### Exercise aim
Every line of the listing is returned unchanged, and every picture is dropped.

### Data for processing
::::::

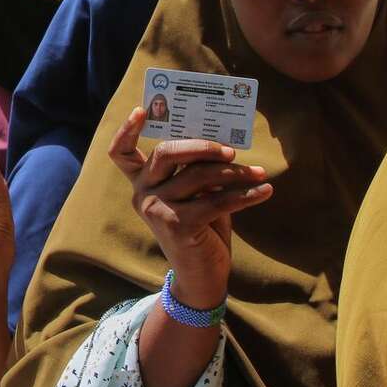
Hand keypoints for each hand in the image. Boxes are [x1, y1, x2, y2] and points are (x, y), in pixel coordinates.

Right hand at [107, 107, 270, 304]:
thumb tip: (223, 143)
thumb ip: (197, 171)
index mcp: (143, 183)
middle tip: (231, 150)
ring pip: (199, 176)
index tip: (142, 109)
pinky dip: (245, 195)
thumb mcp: (195, 195)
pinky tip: (264, 191)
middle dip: (202, 146)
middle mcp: (143, 194)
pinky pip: (217, 201)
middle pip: (167, 153)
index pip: (122, 153)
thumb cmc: (201, 229)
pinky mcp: (177, 225)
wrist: (202, 277)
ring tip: (259, 173)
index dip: (126, 129)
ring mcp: (157, 210)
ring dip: (235, 172)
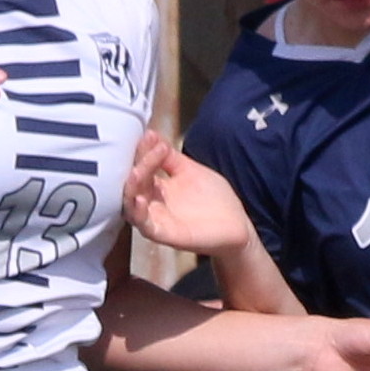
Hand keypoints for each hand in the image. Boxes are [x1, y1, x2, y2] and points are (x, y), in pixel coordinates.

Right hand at [122, 133, 255, 253]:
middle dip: (137, 166)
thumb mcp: (190, 171)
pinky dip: (140, 214)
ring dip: (132, 189)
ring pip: (132, 206)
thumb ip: (170, 157)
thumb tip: (151, 135)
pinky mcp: (166, 235)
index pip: (142, 167)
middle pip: (134, 185)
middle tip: (146, 150)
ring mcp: (159, 220)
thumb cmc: (215, 201)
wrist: (237, 226)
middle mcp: (154, 204)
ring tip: (137, 172)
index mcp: (158, 188)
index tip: (149, 136)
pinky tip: (141, 200)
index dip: (143, 151)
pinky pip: (146, 227)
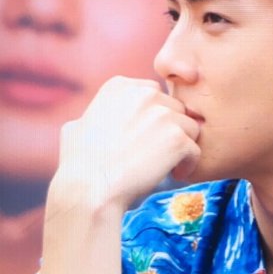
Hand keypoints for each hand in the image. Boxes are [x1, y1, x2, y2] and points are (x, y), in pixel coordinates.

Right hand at [53, 75, 200, 209]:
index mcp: (121, 86)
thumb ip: (95, 115)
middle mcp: (144, 93)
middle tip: (157, 154)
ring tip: (164, 166)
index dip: (155, 119)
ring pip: (189, 129)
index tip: (146, 138)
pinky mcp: (177, 138)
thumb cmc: (79, 165)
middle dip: (170, 131)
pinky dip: (188, 165)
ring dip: (180, 148)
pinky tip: (173, 175)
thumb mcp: (77, 127)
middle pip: (176, 109)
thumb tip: (92, 119)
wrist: (90, 188)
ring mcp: (163, 114)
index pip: (155, 95)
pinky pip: (195, 150)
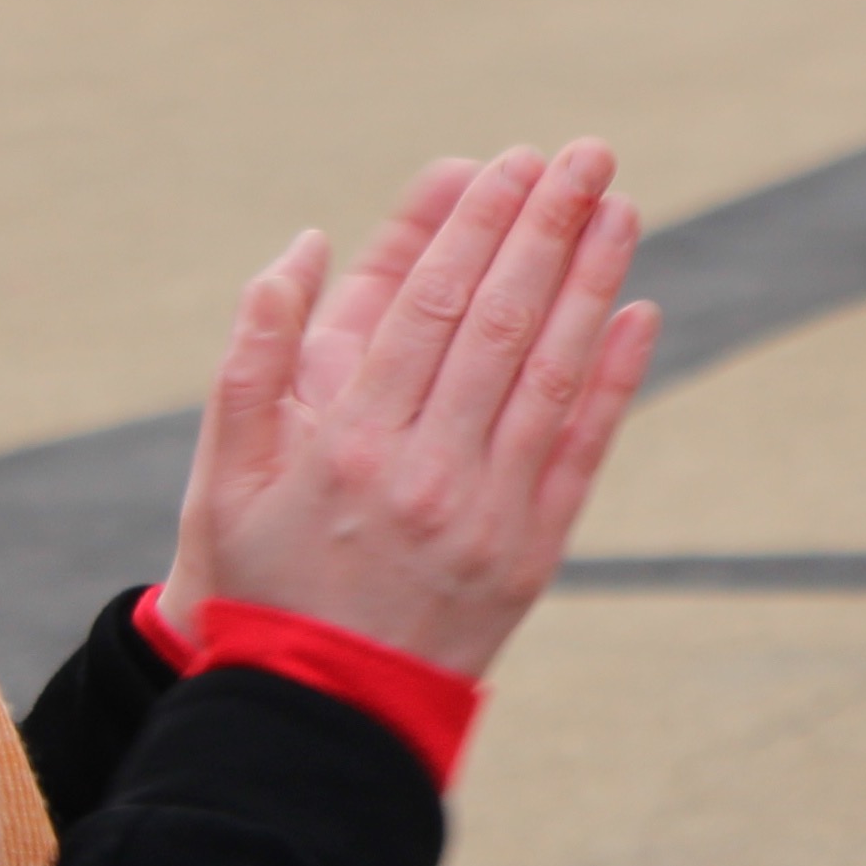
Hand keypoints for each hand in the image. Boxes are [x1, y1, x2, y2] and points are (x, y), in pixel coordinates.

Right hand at [159, 144, 661, 678]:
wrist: (316, 711)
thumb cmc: (263, 580)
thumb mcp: (225, 474)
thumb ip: (253, 357)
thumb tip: (304, 245)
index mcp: (351, 442)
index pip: (430, 305)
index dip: (478, 225)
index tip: (511, 162)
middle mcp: (427, 472)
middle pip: (504, 323)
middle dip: (548, 227)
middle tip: (586, 154)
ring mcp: (488, 515)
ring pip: (555, 376)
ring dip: (594, 284)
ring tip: (619, 209)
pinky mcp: (532, 554)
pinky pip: (584, 451)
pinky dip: (617, 380)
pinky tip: (640, 313)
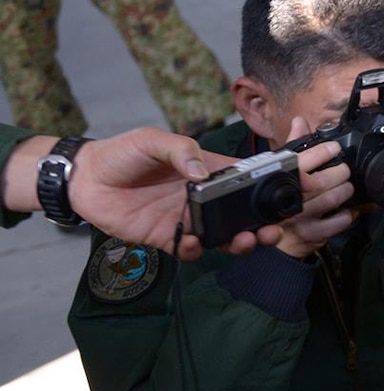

::::::

### Written response
Hand keypoints for each hand in the image. Boxes are [x1, y1, x2, y2] and points are (x, y), in pixel coordinates.

Right hand at [107, 107, 270, 304]:
thumb tip: (223, 143)
thumb ip: (197, 171)
index mcp: (143, 183)
middle tip: (231, 150)
ring pip: (199, 176)
index tip: (142, 109)
pinky dip: (245, 195)
thumb mcp: (195, 195)
pinky tip: (264, 191)
middle dip: (202, 146)
middle mcp: (143, 194)
pinky pip: (217, 201)
middle pip: (167, 153)
index pip: (122, 153)
thumb cmc: (201, 229)
pinky mcp: (177, 225)
wrist: (202, 277)
ring tip: (259, 173)
index dip: (126, 129)
ring mcp: (157, 210)
ring dip: (235, 172)
Hand keypoints for each hand in the image. Boxes are [x1, y1, x2, y2] and points are (x, y), in pixel coordinates.

Right hand at [122, 133, 255, 253]:
middle dip: (137, 166)
thumb mcp: (190, 171)
pinky dip: (140, 214)
ring dip: (132, 189)
ring pip: (132, 206)
thumb ip: (170, 157)
thumb tip: (151, 135)
pinky mcp: (166, 235)
index pip: (142, 167)
middle pip: (134, 185)
middle tip: (146, 150)
ring mcp: (159, 220)
thumb cmc: (215, 201)
wrist: (237, 226)
middle mcp: (154, 204)
ring tip: (137, 172)
index mcp: (158, 188)
index tip: (149, 136)
pinky tip: (141, 200)
index dip: (143, 151)
pinky pip: (146, 227)
Hand keypoints for each hand in the image. Boxes are [x1, y1, x2, y2] and points are (x, y), in pixel coordinates.

Right hand at [53, 75, 200, 209]:
index mcp: (121, 86)
thumb ip: (95, 115)
middle mcp: (144, 93)
middle tip: (157, 154)
ring tip: (164, 166)
index dip: (155, 119)
ring pip: (189, 129)
index tip: (146, 138)
pinky mcp: (177, 138)
thumb cmc: (79, 165)
middle dip: (170, 131)
pinky dip: (188, 165)
ring dip: (180, 148)
pinky tip: (173, 175)
thumb mcp: (77, 127)
middle pip: (176, 109)
thumb tip: (92, 119)
wrist: (90, 188)
ring mcp: (163, 114)
index pip: (155, 95)
pinky pip: (195, 150)
Hand keypoints for each hand in the image. Boxes are [x1, y1, x2, y2] and points are (x, y), in pixel coordinates.

Right hand at [159, 144, 661, 678]:
wrist: (316, 711)
thumb cmc: (263, 580)
thumb mcp: (225, 474)
thumb ip: (253, 357)
thumb tip: (304, 245)
index mcp: (351, 442)
index pip: (430, 305)
index dip: (478, 225)
index tip: (511, 162)
middle mcp: (427, 472)
middle pip: (504, 323)
middle dip: (548, 227)
middle tip: (586, 154)
ring mcp: (488, 515)
ring pip: (555, 376)
ring dip: (594, 284)
ring tip: (619, 209)
pinky mcp: (532, 554)
pinky pip: (584, 451)
pinky dip: (617, 380)
pinky tip: (640, 313)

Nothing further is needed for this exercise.